Silicon chips are in short supply, ports are congested, and as a result new cars are expensive. The shortage of new cars has more people buying used, and as a result, used cars are fetching ridiculously high prices as well. The same phenomenon of supply shortages and logistics bottlenecks have been playing out across lots of basics, manufacturing and agricultural industries for months now.
At the same time, we have M2 money supply like we’ve never seen. All that cash is pursuing few investment opportunities, which bids them up. Excess liquidity seeking returns has inflated assets from designer watches to corporate equity.
Supply shortages twined with excess capital have created inflation like we’ve not seen in nearly 40 years.
Included among the supply shortages is labor. The headline numbers in the labor market have been the number of people leaving the workforce and the labor participation rate: fewer people of eligible age are working than before the pandemic, and many have simply checked out of the labor market forever, electing to live off savings rather than income. This means those who are working can command higher wages. In the absence of productivity gains, higher wages contribute to the inflationary cycle, because producers have to pass the costs onto consumers. Inflationary cycles can be difficult to stop once they start.
But labor market tightness can do something else: it can be the genesis of innovation. When a business cannot source the labor it needs to operate, it innovates in operations to reduce labor intensity. By way of example, businesses contracted their labor forces (including the ranks of their core knowledge workers) in the wake of the 2008 financial crisis. While this reduced corporate labor spend, it put remaining workers under strain. Soon after the reductions-in-force, companies invested in technology to lock in productivity gains of that reduced force. Capitalizing those tech assets reduced their impact on the income statement while those investments were being made. Once recovery began and revenues rose, that tech kept costs contained, resulting in better cash flow from operations after the financial crisis than before.
We are potentially in an inverse of the same labor dynamics. Whereas in 2008 the corporate innovation cycle was driven by corporate downsizing of the labor force, today it is driven by the labor market downsizing itself. And just as in 2008, when it was a secular problem (finance had an abundance of labor, while tech did not), it is secular again today.

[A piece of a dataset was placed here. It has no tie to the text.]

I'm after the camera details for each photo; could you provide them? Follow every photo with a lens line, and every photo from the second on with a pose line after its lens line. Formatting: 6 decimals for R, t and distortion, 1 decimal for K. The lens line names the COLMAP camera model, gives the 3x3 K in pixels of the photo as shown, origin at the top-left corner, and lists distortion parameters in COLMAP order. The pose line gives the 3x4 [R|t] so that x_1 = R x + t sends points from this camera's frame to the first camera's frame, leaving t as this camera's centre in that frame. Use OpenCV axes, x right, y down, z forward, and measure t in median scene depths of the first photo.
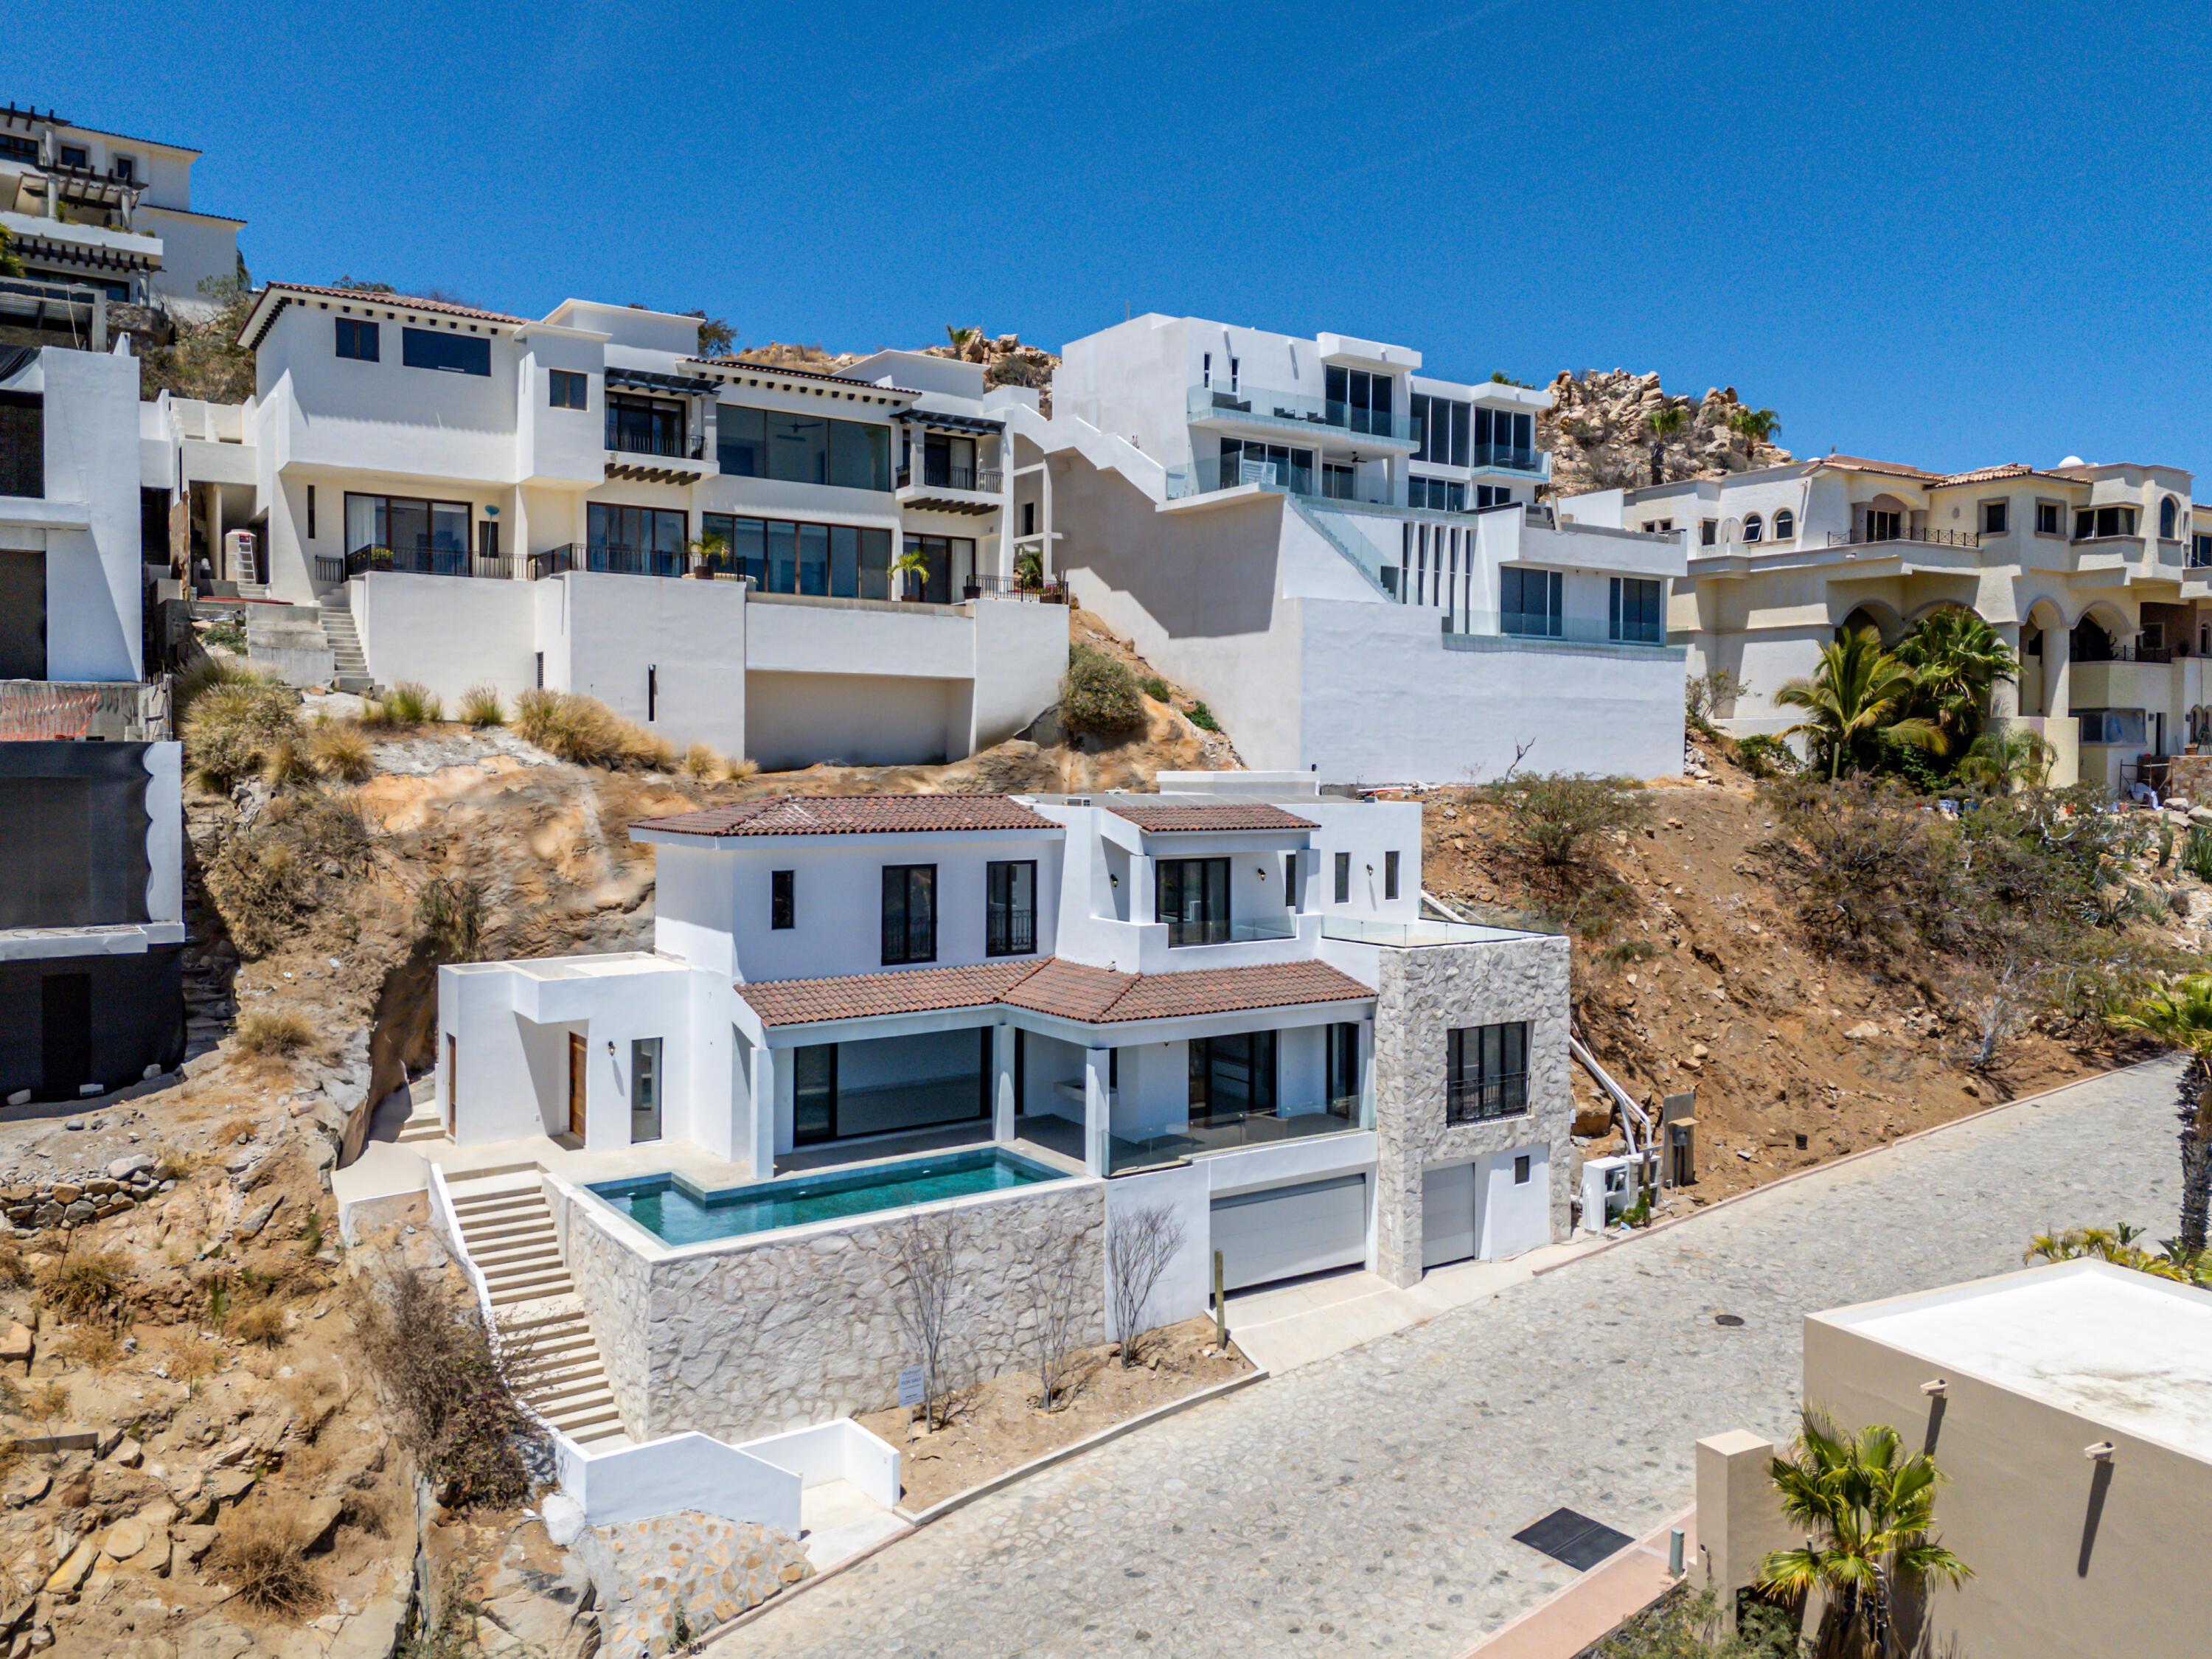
lens RADIAL K [[1642.4, 0, 1104.0], [0, 1642.4, 777.3], [0, 0, 1]] dist [0.064636, -0.056230]
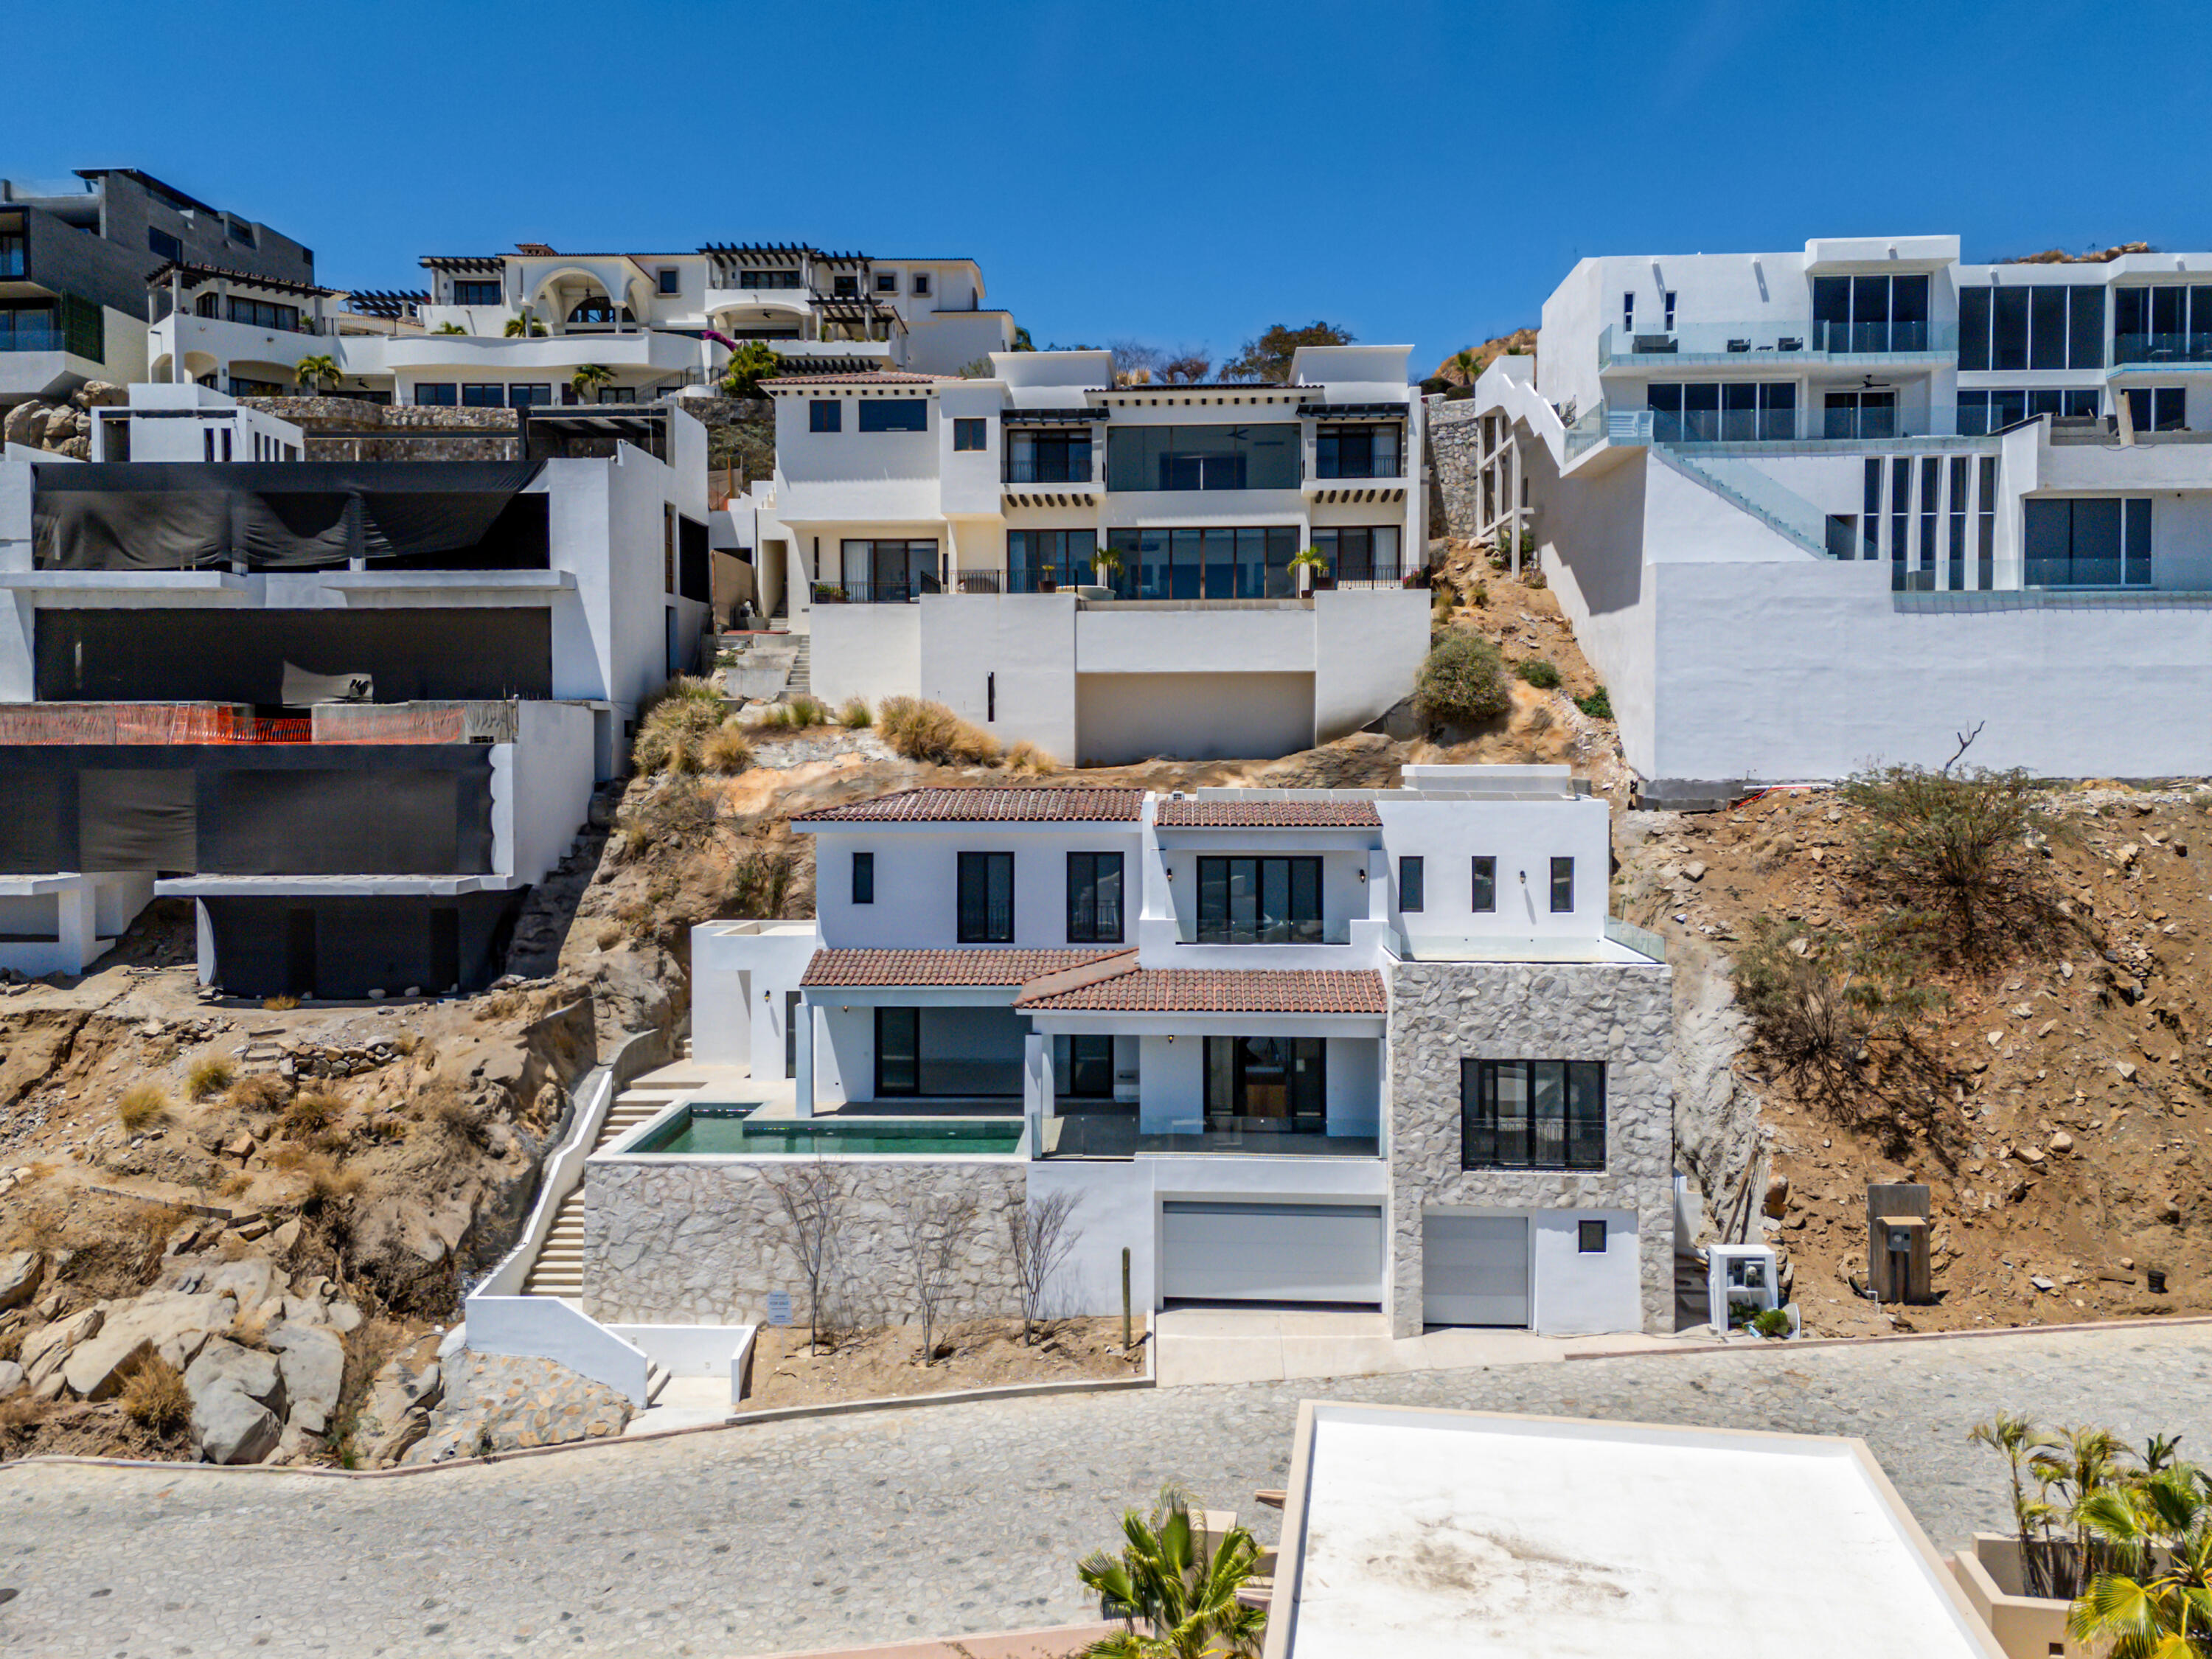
lens RADIAL K [[1651.3, 0, 1105.9], [0, 1651.3, 782.1], [0, 0, 1]] dist [0.069900, -0.063927]
pose [[0.799087, 0.005542, -0.601189, 0.561254], [-0.001931, 0.999976, 0.006653, 0.000119], [0.601212, -0.004156, 0.799079, 0.170326]]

Among the labor markets suffering a supply shortage is K-12 education. Education has become a less attractive occupation since the pandemic. A highly educated cohort disgruntled with work is an attractive recruiting pool for all kinds of employers.
The exodus of people from the teaching profession has created a shortage of teachers. The K-12 operating model is based on physical classroom attendance of teacher and student at increasingly high leverage ratios - 20, 30, 35 students to one teacher. This model becomes vulnerable with a scarcity of teachers. Classroom dynamics - not to mention physical facilities - don’t scale beyond 35 or 40 K-12 students in a single classroom. If there are fewer people willing to teach in the traditional paradigm, then the teaching profession will be under pressure to change its paradigm in one way or another.
I’ve written before that technology is generally not a disruptive agent. Technology that is present when socioeconomic change is happening is simply in the right place at the right time. Where there are acute labor shortages today - public safety, education, restaurant dining - the socioeconomic change is certainly afoot. What isn’t obvious is whether the right tech is present to capitalize on it.